While the concept of debuting a property digital-first isn’t novel, branded airport pods are.
Aware of the power of airport traffic–and the diversity it brings–Le Masurier says,”Some of the biggest changes with kids you will see is watching them interact with games in public places, and producers moving brands to these environments.” This kind of scenario undoubtedly brings up a host of questions surrounding branding and product placement, and Le Masurier admits the phenomenon hinges on the thin line between creating an engaging experience and overt advertising.
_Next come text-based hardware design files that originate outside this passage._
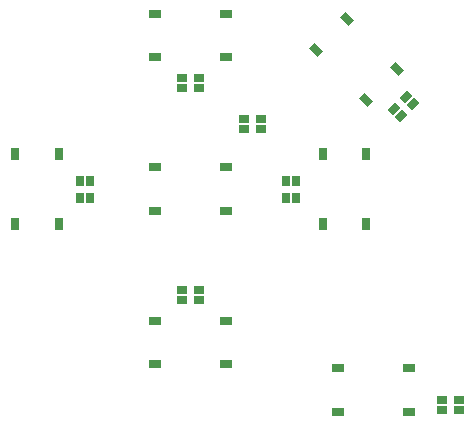
<source format=gtp>
G04*
G04 #@! TF.GenerationSoftware,Altium Limited,Altium Designer,24.4.1 (13)*
G04*
G04 Layer_Color=8421504*
%FSLAX44Y44*%
%MOMM*%
G71*
G04*
G04 #@! TF.SameCoordinates,67352877-1681-4123-B6E6-81FFD263FBCE*
G04*
G04*
G04 #@! TF.FilePolarity,Positive*
G04*
G01*
G75*
%ADD12R,0.8500X0.6500*%
%ADD13R,1.0000X0.7000*%
%ADD14R,0.6500X0.8500*%
%ADD15R,0.7000X1.0000*%
G04:AMPARAMS|DCode=16|XSize=1mm|YSize=0.7mm|CornerRadius=0mm|HoleSize=0mm|Usage=FLASHONLY|Rotation=315.000|XOffset=0mm|YOffset=0mm|HoleType=Round|Shape=Rectangle|*
%AMROTATEDRECTD16*
4,1,4,-0.6010,0.1061,-0.1061,0.6010,0.6010,-0.1061,0.1061,-0.6010,-0.6010,0.1061,0.0*
%
%ADD16ROTATEDRECTD16*%

G04:AMPARAMS|DCode=17|XSize=0.65mm|YSize=0.85mm|CornerRadius=0mm|HoleSize=0mm|Usage=FLASHONLY|Rotation=315.000|XOffset=0mm|YOffset=0mm|HoleType=Round|Shape=Rectangle|*
%AMROTATEDRECTD17*
4,1,4,-0.5303,-0.0707,0.0707,0.5303,0.5303,0.0707,-0.0707,-0.5303,-0.5303,-0.0707,0.0*
%
%ADD17ROTATEDRECTD17*%

D12*
X-277250Y115750D02*
D03*
Y124250D02*
D03*
X-262750Y115750D02*
D03*
Y124250D02*
D03*
X-57250Y23250D02*
D03*
Y31750D02*
D03*
X-42750Y23250D02*
D03*
Y31750D02*
D03*
X-210250Y269250D02*
D03*
Y260750D02*
D03*
X-224750Y269250D02*
D03*
Y260750D02*
D03*
X-277250Y295750D02*
D03*
Y304250D02*
D03*
X-262750Y295750D02*
D03*
Y304250D02*
D03*
D13*
X-240000Y61500D02*
D03*
X-300000D02*
D03*
X-240000Y98500D02*
D03*
X-300000D02*
D03*
X-85000Y21500D02*
D03*
X-145000D02*
D03*
X-85000Y58500D02*
D03*
X-145000D02*
D03*
X-240000Y191500D02*
D03*
X-300000D02*
D03*
X-240000Y228500D02*
D03*
X-300000D02*
D03*
X-240000Y321500D02*
D03*
X-300000D02*
D03*
X-240000Y358500D02*
D03*
X-300000D02*
D03*
D14*
X-180750Y202750D02*
D03*
X-189250D02*
D03*
X-180750Y217250D02*
D03*
X-189250D02*
D03*
X-355750Y202750D02*
D03*
X-364250D02*
D03*
X-355750Y217250D02*
D03*
X-364250D02*
D03*
D15*
X-121500Y240000D02*
D03*
Y180000D02*
D03*
X-158500Y240000D02*
D03*
Y180000D02*
D03*
X-418500D02*
D03*
Y240000D02*
D03*
X-381500Y180000D02*
D03*
Y240000D02*
D03*
D16*
X-121868Y285705D02*
D03*
X-164295Y328132D02*
D03*
X-95705Y311868D02*
D03*
X-138132Y354295D02*
D03*
D17*
X-87879Y288132D02*
D03*
X-81868Y282121D02*
D03*
X-98132Y277879D02*
D03*
X-92121Y271868D02*
D03*
M02*

</source>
Airside Andy, which doesn’t pay for the pods’ installation, expects to move to a licensing model as the brand-building initiative grows. The company has also been approached by a number of retail outlets that wish to purchase pods on a license basis.
The company also has further plans to launch its pods at more UK airports and elsewhere in Europe.
“Nobody is really tackling the airport environment, and here we are,” says Le Masurier. “Kids love airports, which are changing drastically as so much money is being poured into refurbishing them. And delays? Kids don’t mind.”